(Saved data entries)
┌────────

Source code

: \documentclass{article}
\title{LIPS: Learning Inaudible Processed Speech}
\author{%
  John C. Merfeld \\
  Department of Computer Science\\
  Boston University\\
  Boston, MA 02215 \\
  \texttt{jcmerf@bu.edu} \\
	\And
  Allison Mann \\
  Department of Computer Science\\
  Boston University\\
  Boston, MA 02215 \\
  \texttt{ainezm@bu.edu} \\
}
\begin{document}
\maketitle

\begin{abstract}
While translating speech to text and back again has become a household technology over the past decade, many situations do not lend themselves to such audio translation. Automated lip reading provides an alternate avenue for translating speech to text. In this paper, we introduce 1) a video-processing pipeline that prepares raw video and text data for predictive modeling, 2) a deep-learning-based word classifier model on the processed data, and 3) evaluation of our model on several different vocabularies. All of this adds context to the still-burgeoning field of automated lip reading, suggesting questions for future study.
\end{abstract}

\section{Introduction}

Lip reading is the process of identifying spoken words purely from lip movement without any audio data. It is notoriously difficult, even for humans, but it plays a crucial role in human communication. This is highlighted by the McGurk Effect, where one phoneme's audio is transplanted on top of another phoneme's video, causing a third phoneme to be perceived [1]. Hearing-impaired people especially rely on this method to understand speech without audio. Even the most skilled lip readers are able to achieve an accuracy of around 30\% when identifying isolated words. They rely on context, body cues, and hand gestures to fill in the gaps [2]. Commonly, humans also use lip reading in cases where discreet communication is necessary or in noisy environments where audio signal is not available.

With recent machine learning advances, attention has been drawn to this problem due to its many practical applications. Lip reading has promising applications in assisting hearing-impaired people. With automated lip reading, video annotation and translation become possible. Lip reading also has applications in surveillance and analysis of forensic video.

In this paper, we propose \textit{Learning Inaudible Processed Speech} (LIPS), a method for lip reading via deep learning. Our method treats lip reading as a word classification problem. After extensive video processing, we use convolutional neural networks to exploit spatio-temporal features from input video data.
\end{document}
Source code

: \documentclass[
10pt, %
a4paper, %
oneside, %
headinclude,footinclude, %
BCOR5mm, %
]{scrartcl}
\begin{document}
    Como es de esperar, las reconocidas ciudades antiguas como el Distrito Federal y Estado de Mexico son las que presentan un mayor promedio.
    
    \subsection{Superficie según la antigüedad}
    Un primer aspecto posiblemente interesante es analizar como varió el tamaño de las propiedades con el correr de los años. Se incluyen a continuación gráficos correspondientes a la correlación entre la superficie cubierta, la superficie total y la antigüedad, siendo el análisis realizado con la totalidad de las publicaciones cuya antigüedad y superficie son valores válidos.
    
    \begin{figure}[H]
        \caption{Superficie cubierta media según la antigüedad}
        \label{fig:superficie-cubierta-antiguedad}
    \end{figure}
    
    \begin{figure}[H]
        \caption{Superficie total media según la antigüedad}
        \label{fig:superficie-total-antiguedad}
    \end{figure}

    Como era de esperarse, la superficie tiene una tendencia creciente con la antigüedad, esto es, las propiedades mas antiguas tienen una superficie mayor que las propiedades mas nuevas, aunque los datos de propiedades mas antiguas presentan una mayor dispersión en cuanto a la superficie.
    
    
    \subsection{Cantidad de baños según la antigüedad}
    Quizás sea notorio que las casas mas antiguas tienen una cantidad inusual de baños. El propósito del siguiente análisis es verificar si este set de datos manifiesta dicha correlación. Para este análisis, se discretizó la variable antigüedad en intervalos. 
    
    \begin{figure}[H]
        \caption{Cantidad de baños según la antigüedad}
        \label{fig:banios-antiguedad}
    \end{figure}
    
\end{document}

└────────

## Work to complete
Each entry must be reproduced exactly, with nothing added or dropped.

## Result of this task
Source code

: \documentclass{article}
\title{LIPS: Learning Inaudible Processed Speech}
\author{%
  John C. Merfeld \\
  Department of Computer Science\\
  Boston University\\
  Boston, MA 02215 \\
  \texttt{jcmerf@bu.edu} \\
	\And
  Allison Mann \\
  Department of Computer Science\\
  Boston University\\
  Boston, MA 02215 \\
  \texttt{ainezm@bu.edu} \\
}
\begin{document}
\maketitle

\begin{abstract}
While translating speech to text and back again has become a household technology over the past decade, many situations do not lend themselves to such audio translation. Automated lip reading provides an alternate avenue for translating speech to text. In this paper, we introduce 1) a video-processing pipeline that prepares raw video and text data for predictive modeling, 2) a deep-learning-based word classifier model on the processed data, and 3) evaluation of our model on several different vocabularies. All of this adds context to the still-burgeoning field of automated lip reading, suggesting questions for future study.
\end{abstract}

\section{Introduction}

Lip reading is the process of identifying spoken words purely from lip movement without any audio data. It is notoriously difficult, even for humans, but it plays a crucial role in human communication. This is highlighted by the McGurk Effect, where one phoneme's audio is transplanted on top of another phoneme's video, causing a third phoneme to be perceived [1]. Hearing-impaired people especially rely on this method to understand speech without audio. Even the most skilled lip readers are able to achieve an accuracy of around 30\% when identifying isolated words. They rely on context, body cues, and hand gestures to fill in the gaps [2]. Commonly, humans also use lip reading in cases where discreet communication is necessary or in noisy environments where audio signal is not available.

With recent machine learning advances, attention has been drawn to this problem due to its many practical applications. Lip reading has promising applications in assisting hearing-impaired people. With automated lip reading, video annotation and translation become possible. Lip reading also has applications in surveillance and analysis of forensic video.

In this paper, we propose \textit{Learning Inaudible Processed Speech} (LIPS), a method for lip reading via deep learning. Our method treats lip reading as a word classification problem. After extensive video processing, we use convolutional neural networks to exploit spatio-temporal features from input video data.
\end{document}
Source code

: \documentclass[
10pt, %
a4paper, %
oneside, %
headinclude,footinclude, %
BCOR5mm, %
]{scrartcl}
\begin{document}
    Como es de esperar, las reconocidas ciudades antiguas como el Distrito Federal y Estado de Mexico son las que presentan un mayor promedio.
    
    \subsection{Superficie según la antigüedad}
    Un primer aspecto posiblemente interesante es analizar como varió el tamaño de las propiedades con el correr de los años. Se incluyen a continuación gráficos correspondientes a la correlación entre la superficie cubierta, la superficie total y la antigüedad, siendo el análisis realizado con la totalidad de las publicaciones cuya antigüedad y superficie son valores válidos.
    
    \begin{figure}[H]
        \caption{Superficie cubierta media según la antigüedad}
        \label{fig:superficie-cubierta-antiguedad}
    \end{figure}
    
    \begin{figure}[H]
        \caption{Superficie total media según la antigüedad}
        \label{fig:superficie-total-antiguedad}
    \end{figure}

    Como era de esperarse, la superficie tiene una tendencia creciente con la antigüedad, esto es, las propiedades mas antiguas tienen una superficie mayor que las propiedades mas nuevas, aunque los datos de propiedades mas antiguas presentan una mayor dispersión en cuanto a la superficie.
    
    
    \subsection{Cantidad de baños según la antigüedad}
    Quizás sea notorio que las casas mas antiguas tienen una cantidad inusual de baños. El propósito del siguiente análisis es verificar si este set de datos manifiesta dicha correlación. Para este análisis, se discretizó la variable antigüedad en intervalos. 
    
    \begin{figure}[H]
        \caption{Cantidad de baños según la antigüedad}
        \label{fig:banios-antiguedad}
    \end{figure}
    
\end{document}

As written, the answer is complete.